Security audit of account and payment services
Assured AB were contracted to perform a security assessment of our account and payment services between 2022-11-07 and 2022-11-29.
Quoting the report:
No critical, high or medium rated issues were identified during the penetration test and the overall security of the API is deemed good.
Read the full audit report on Assured’s website.
Issues of note
Most issues were patched while the report was being finished and were noted as such in the final version. A few issues require a larger redesign however but we consider them low risk enough that we decided to publish the report.
3.1 (Low) Unencrypted network traffic to Redis
As the description of the issue points out, the traffic is encrypted on the network layer but the auditors were right to point out that encryption on the application layer would be a good addition. We will follow their recommendation to add server TLS for connections to Redis.
3.3 (Note) Secrets in docker-compose.yml and environment variables
These services run on dedicated hardware with full disk encryption so we feel that these credentials are adequately protected. We are aware that this could be improved and have been working towards a better long-term solution based on storing credentials with a more suitable secrets management tool.
4.3 (Low) IP blocking can be circumvented
This is also something we are aware and know that there is room for improvement. We’re constantly monitoring all our API endpoints for signs of abuse and adjusting our rate-limit policies as needed. Certain public-facing endpoint tend to attract more abuse and therefore require stricter policies while more internal ones can be more relaxed for ease of use.
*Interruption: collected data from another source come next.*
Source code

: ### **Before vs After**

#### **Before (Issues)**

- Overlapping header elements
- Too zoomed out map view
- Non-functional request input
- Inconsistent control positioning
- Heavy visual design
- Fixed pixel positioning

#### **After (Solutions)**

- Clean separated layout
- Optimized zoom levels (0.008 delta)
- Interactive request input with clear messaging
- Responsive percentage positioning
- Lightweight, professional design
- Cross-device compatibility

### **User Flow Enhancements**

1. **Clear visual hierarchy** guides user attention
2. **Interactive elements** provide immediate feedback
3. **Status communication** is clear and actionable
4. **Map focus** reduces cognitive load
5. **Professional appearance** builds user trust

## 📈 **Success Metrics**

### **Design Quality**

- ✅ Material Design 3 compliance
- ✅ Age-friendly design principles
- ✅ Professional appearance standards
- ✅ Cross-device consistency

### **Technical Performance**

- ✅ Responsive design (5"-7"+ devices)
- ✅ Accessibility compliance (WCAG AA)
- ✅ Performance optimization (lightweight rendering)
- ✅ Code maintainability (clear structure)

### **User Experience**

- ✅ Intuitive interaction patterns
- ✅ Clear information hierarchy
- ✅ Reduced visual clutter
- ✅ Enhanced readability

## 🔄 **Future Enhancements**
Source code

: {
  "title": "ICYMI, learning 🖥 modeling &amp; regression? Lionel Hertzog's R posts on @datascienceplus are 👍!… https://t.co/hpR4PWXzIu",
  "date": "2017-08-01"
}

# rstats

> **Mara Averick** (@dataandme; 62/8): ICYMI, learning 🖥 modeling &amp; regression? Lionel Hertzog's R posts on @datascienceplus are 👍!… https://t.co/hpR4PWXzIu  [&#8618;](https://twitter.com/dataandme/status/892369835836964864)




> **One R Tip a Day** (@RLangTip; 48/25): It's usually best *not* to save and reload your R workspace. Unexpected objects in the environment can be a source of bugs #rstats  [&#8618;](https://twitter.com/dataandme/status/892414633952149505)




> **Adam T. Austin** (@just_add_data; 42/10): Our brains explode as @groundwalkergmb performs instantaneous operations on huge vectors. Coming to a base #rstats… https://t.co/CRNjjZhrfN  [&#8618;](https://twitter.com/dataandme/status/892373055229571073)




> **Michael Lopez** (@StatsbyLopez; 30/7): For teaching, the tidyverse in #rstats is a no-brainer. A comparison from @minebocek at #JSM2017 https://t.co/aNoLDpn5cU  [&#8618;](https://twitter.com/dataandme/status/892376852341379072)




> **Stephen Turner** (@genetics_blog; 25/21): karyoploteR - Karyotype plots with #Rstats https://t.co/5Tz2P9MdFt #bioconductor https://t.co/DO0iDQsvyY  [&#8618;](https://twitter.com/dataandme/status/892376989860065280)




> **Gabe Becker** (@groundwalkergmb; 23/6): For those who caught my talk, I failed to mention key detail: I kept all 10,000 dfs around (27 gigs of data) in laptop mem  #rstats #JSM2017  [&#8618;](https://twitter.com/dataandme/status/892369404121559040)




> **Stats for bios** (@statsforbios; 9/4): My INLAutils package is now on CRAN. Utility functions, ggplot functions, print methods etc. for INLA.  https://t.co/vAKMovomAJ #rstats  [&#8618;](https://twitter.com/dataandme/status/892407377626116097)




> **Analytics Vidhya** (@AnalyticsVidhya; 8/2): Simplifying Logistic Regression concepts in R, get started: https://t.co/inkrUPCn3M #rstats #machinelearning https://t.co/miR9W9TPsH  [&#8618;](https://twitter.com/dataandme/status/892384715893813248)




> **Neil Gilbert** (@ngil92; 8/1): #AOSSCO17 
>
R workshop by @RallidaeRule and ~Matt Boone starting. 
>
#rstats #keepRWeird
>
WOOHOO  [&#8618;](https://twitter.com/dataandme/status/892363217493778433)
4.4 (Low) Sensitive information in URL
Most endpoints that reference accounts in this way are internal and have very strict logging policies to make sure nothing sensitive is persisted. We are moving away from this approach however and will follow the auditors’ recommendation to only send account numbers in POST requests.
4.5 (Low) Admin password change does not enforce policy
The policies we have are enforced but they are not strict enough to prevent Sommar2022!. This admin UI is limited to a small group of staff users who all use very strict password policies so it’s very unlikely that any weak passwords have been used. It’s also worth pointing out that this web interface is also protected by client certificate validation and bastion IP white lists. There is no reason not to actually enforce the stricter policies we already follow though so we have increased the minimum password length to 48 characters.
We wish to thank Assured AB for their thorough work and excellent collaboration throughout the audit.